I selected items for the gift shop that were meaningful, some done by local artisans. I even spent several days in Chamberlain, South Dakota at St. Joseph’s Indian School. I was able to see and learn about their Visitor’s Center. This was a time when I realized the presence and dedication of the Priests of the Sacred Heart and all the people that worked with them all over the world. Meeting the people that visited Sacred Heart and seeing how faith-filled they were was a learning experience for me—the Heart of Jesus was always with me; I just didn’t realize it.

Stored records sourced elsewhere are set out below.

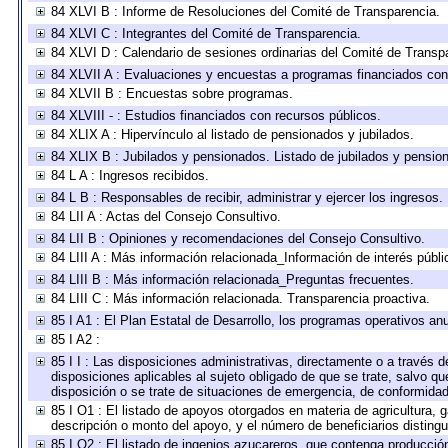
84 XLVI B : Informe de Resoluciones del Comité de Transparencia.
84 XLVI C : Integrantes del Comité de Transparencia.
84 XLVI D : Calendario de sesiones ordinarias del Comité de Transp
84 XLVII A : Evaluaciones y encuestas a programas financiados con
84 XLVII B : Encuestas sobre programas.
84 XLVIII - : Estudios financiados con recursos públicos.
84 XLIX A : Hipervínculo al listado de pensionados y jubilados.
84 XLIX B : Jubilados y pensionados. Listado de jubilados y pensio
84 L A : Ingresos recibidos.
84 L B : Responsables de recibir, administrar y ejercer los ingresos.
84 LII A : Actas del Consejo Consultivo.
84 LII B : Opiniones y recomendaciones del Consejo Consultivo.
84 LIII A : Más información relacionada_Información de interés públi
84 LIII B : Más información relacionada_Preguntas frecuentes.
84 LIII C : Más información relacionada. Transparencia proactiva.
85 I A1 : El Plan Estatal de Desarrollo, los programas operativos a
85 I A2 :
85 I I : Las disposiciones administrativas, directamente o a través 
disposiciones aplicables al sujeto obligado de que se trate, salvo q
disposición o se trate de situaciones de emergencia, de conformida
85 I O1 : El listado de apoyos otorgados en materia de agricultura, 
descripción o monto del apoyo, y el número de beneficiarios distingu
85 I O2 : El listado de ingenios azucareros, que contenga producció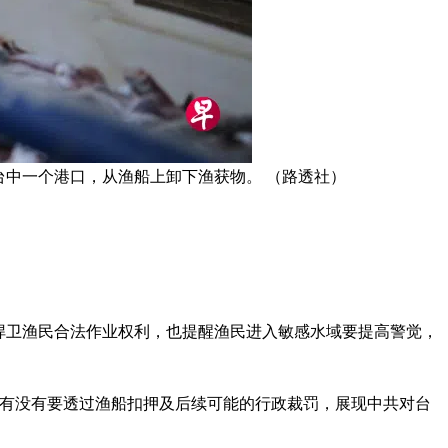
台中一个港口，从渔船上卸下渔获物。 （路透社）
会捍卫渔民合法作业权利，也提醒渔民进入敏感水域要提高警觉，
底有没有要透过渔船扣押及后续可能的行政裁罚，展现中共对台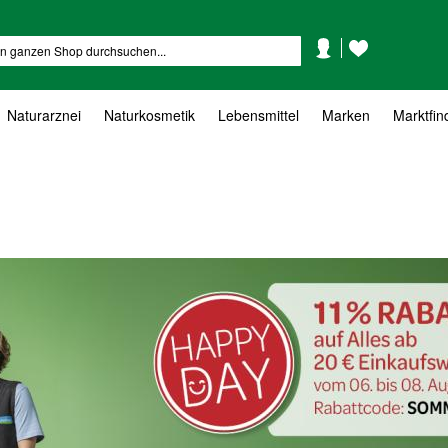
Mein
Mein
Suche
Konto
Wunschzettel
Naturarznei
Naturkosmetik
Lebensmittel
Marken
Marktfin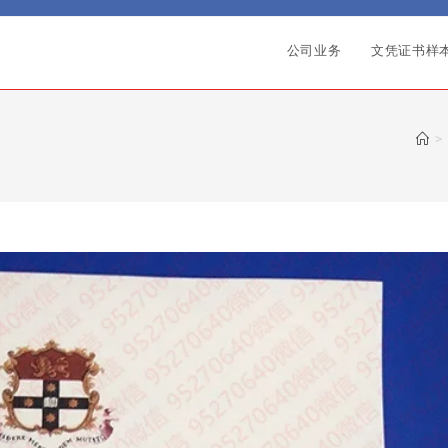
公司业务
文凭证书样
>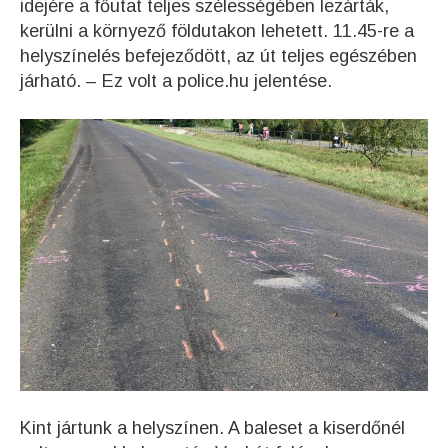
idejére a főutat teljes szélességében lezárták,
kerülni a környező földutakon lehetett. 11.45-re a
helyszínelés befejeződött, az út teljes egészében
járható. – Ez volt a police.hu jelentése.
Kint jártunk a helyszínen. A baleset a kiserdőnél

During the 25 years that I have been at Sacred Heart, I have gone through many life experiences just like anybody else, but I started to realize how much prayer played a significant role in my life. I had nine miscarriages and have no living children. A brick near the Sacred Heart Fountain reads, “God Bless Deborah’s Nine Angels.” My husband surprised me with this brick several years ago and that has brought me much comfort. I have lived through open heart surgery, another bout of cancer, and the death of my parents in the past few years. My mother had Alzheimer’s for seventeen years and died on Easter morning last year. My faith in Jesus and a lot of prayer has helped me get through these things.
I do not define my life by the things that have happened to me. I live my life with gratitude for all the blessings that I have. I am grateful for the special moments. I have a wonderful husband of 35 years who also works at Sacred Heart, a wonderful family and many dear friends and co-workers. I have had the pleasure of meeting and knowing so many people from all over the world who have spent some time at Sacred Heart. I realize the world just isn’t my own neighborhood and that peace, love, and the Heart of Jesus belong to everyone. I am grateful and thankful to be a part of the Sacred Heart Community.
Pastoral Formation Department & Volunteer Program Coordinator
Sacred Heart Seminary and School of Theology
Reflection Questions: seeds for personal understanding and growth
“In imitation of the Heart of Jesus we must take part in the sufferings of our brothers and sisters.” Whom do I know whose burden would be lightened by my compassionate presence?
“Our selfishness extinguishes in us the tender love of Jesus.” In what circumstances am I inclined to selfishness?
“God’s mercy is like Jesus wrapping his arms around me.” What is my experience of God’s mercy?
Prayer: hands lifted in prayer; hands prepared to serve
In your kindness throughout the coming week, please remember in your prayer all those whom you may not know personally, but whose suffering is known publicly. You may find helpful the following Prayer of Oblation for the Feast of the Sacred Heart, adapted from the Prayer Book of the Priests of the Sacred Heart.
God of kindness,
you sent your only Son
that all might believe
and have abundant life.
Through Jesus’ open heart
we see your boundless love for the world.
God of love,
may we proclaim the goodness of Christ to all,
especially to those who believe
they have no access to your mercy.
God of Mercy,
we bring to you all that we are,
all that we have,
and all that we do.
Make us a sign of your never-ending tenderness.
Each week reflections and prayers based in the Dehonian charism are published on the Dehonian Spirituality page of the U.S. Province website of the Priests of the Sacred Heart. This is an email version of that update.